##### Brano dell'esercizio
Non viene presentata in modo migliore l'élite culturale, incarnata dal protagonista del libro, il professore universitario ed esperto di Huysmans François, che, del tutto privo di una morale forte fin dall'inizio del libro, alla fine accetta di convertirsi all'Islam per poter insegnare all'università e per poter così usufruire dei matrimoni combinati tra professori e studentesse che l'istituzione garantisce. In pratica questi, ossessionato all'inizio del libro dalla paura che dopo la fine della relazione con una delle sue studentesse, Myriam, non sarà in grado di sedurne altre per via del suo decadimento fisico, alla fine accetta il cambiamento di regime perché gli permette di continuare a fare, sotto altre forme, quello che faceva prima e che l'età non gli avrebbe più permesso di fare. Peraltro, è abbastanza interessante notare come le persone che avvicinano François all'Islam lo facciano con argomenti quantomeno misogini, sottolineando come sia bello che tale religione sottometta la donna all'uomo, mostrando quindi come le conversioni, all'interno dell'élite culturale, siano guidate più da un mero interesse sessuale e dalla volontà di sentirsi ancora come l'arcaico "uomo forte" piuttosto che da un vero convincimento spirituale.

Tutto questo mi ha ricordato molto due opere. La prima è la pièce di Ionesco Il rinoceronte, che descrive la progressiva trasformazione di un gruppo di personaggi in rinoceronti. Ovviamente, l'opera teatrale rappresenta in modo velato come possa avvenire che un'ideologia totalitaria (rappresentata simbolicamente dalla trasformazione in rinoceronte) trovi progressivamente sempre più aderenti, penetri sempre di più all'interno di una società fino ad assumerne il controllo. I personaggi di Ionesco diventano rinoceronti per i motivi più disparati, alcuni lo fanno per conformismo, altri per "combattere il sistema dall'interno" (eco, questa, dell'atteggiamento nei confronti del nazismo del Partito Comunista Tedesco, che spinse i propri militanti a iscriversi al NSDAP per combatterlo dall'interno), altri per il rifiuto della morale in favore della natura, altri ancora perché "i rinoceronti sono belli", ma alla fine, quali che siano le ragioni, la trasformazione interessa tutti, tutti tranne il protagonista Berenger che tuttavia nel suo monologo finale rimpiange di non essere diventato un animale come gli altri:

Avrei dovuto seguirli quand'ero ancora in tempo! Troppo tardi, adesso! E' finita, sono un mostro! Sono un mostro! Non diventerò mai più un rinoceronte, mai, mai mai... Non posso più cambiare. Vorrei tanto ma non posso, non posso!

(da "Il rinoceronte" di E.Ionesco)
##########
> **Obiettivo del compito**
Per favore, scrivi il seguito del brano sul professore François e su Il rinoceronte di Ionesco, cominciando subito dopo la citazione finale. I record non hanno alcun ruolo in questa attività.
##### Informazioni riportate
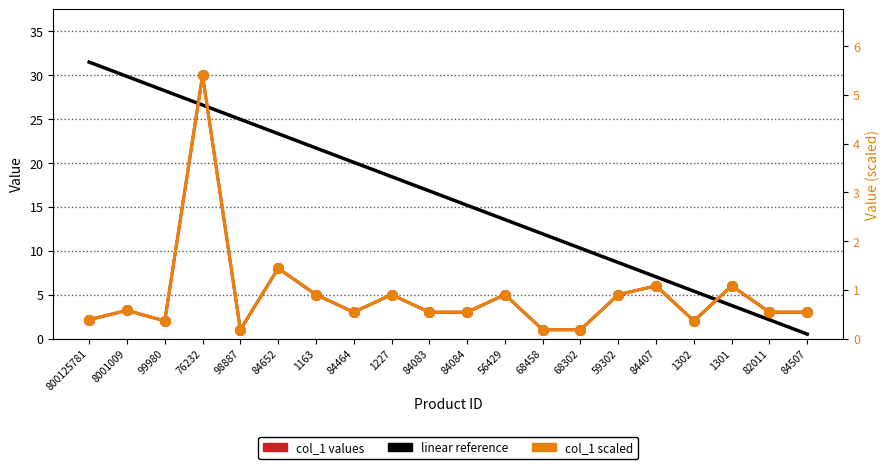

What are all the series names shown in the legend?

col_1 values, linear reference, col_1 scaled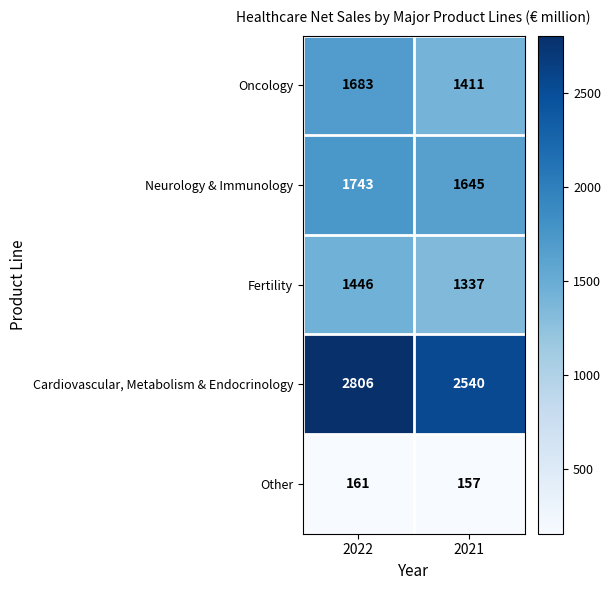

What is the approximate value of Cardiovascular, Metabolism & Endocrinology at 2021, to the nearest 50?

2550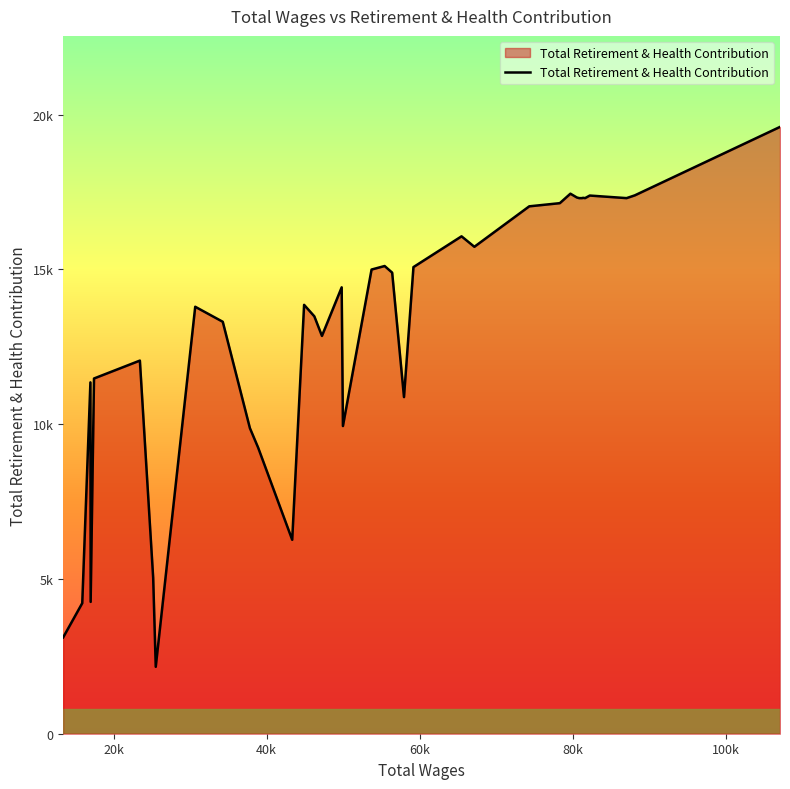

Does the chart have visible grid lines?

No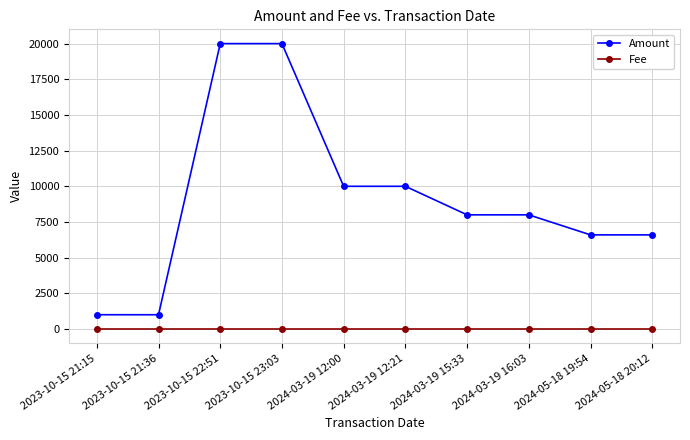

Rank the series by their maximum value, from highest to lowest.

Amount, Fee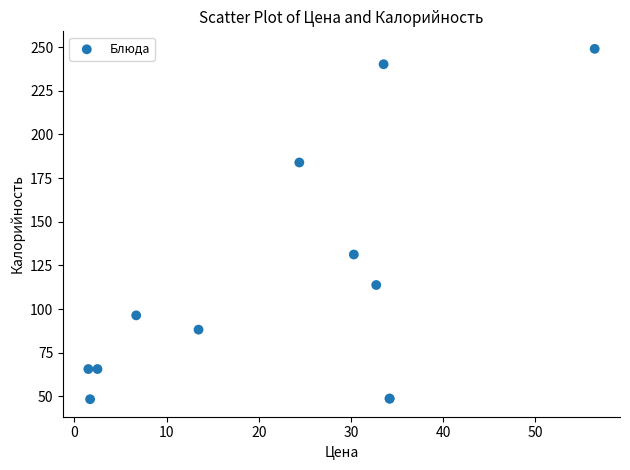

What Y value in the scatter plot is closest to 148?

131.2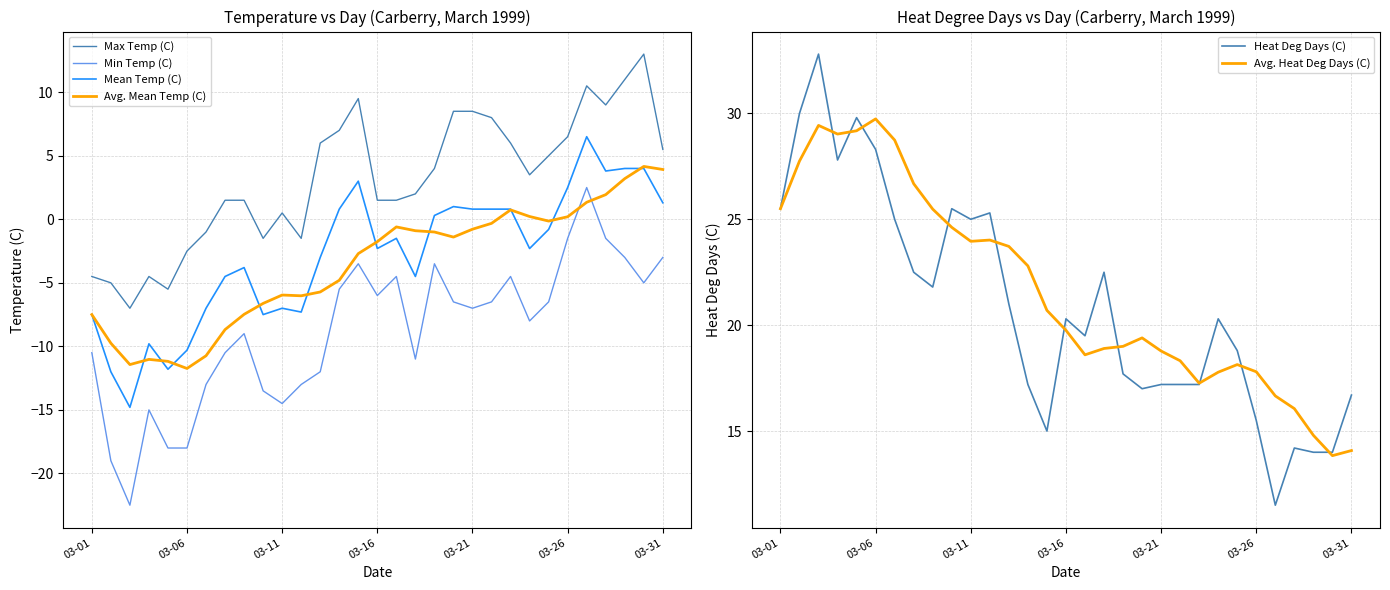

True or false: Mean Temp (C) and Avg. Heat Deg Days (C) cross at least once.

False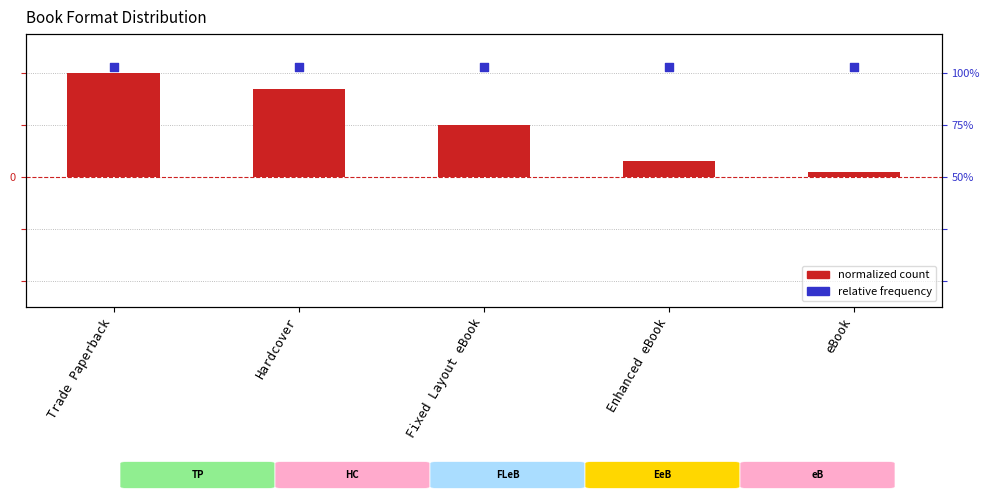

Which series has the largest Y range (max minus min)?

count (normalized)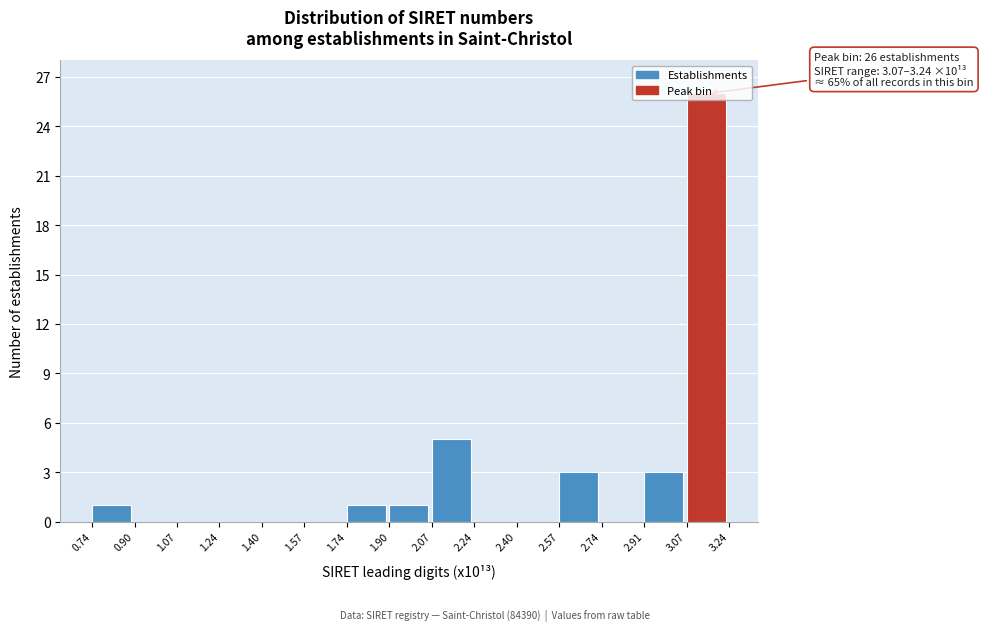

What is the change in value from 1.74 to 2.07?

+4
##########
> **Risposta all'esercizio**
Un testo meno simbolico ma simile al precedente per tematica è Come si diventa nazisti (che nell'originale suonava come The Nazi Seizure of Power: The Experience of a Single German Town, 1922-1945) di William Sheridan Allen. Allen segue le vicende di una città della provincia tedesca e mostra come possa accadere che, nel giro di pochi anni, un partito che aveva un peso elettorale marginale prima della crisi del '29 possa arrivare ad avere la maggioranza assoluta e rendere una società libera e democratica come la Germania di Weimar una dittatura totalitaria con un forte controllo sulla vita privata. Anche in questo caso, i motivi per cui gli abitanti si convertono al Nazismo sono i più vari, dalla paura per una possibile sollevazione comunista alla volontà di ripristinare l'antica grandezza tedesca contro il degrado della democrazia fondata dalla SPD, ma alla fine il risultato è molto diverso rispetto alle aspettative.

Ora, questi paragoni non indicano una mia volontà di paragonare l'Islam al nazismo, tutt'altro; mi interessa invece sottolineare come Houellebecq descriva in realtà come possa avvenire una mutazione strisciante all'interno di una società ma che alla fine porta a un suo cambiamento totale che sarebbe stato impensabile a priori. Ognuno, nel suo libro, ha i suoi motivi per amare il nuovo regime islamista: chi lo fa per ragioni biecamente sessuali, chi per opportunismo (il rettore della Sorbona Rudiger) chi per un bisogno spirituale misto ad una volontà di resistere al decadimento dell'età (il protagonista François), ma alla fine il risultato è che tutti i personaggi finiscono per sostenere un regime che incoraggia l'uscita delle donne dal mercato del lavoro e promuove l'istruzione islamica invece della scuola pubblica, laica e repubblicana.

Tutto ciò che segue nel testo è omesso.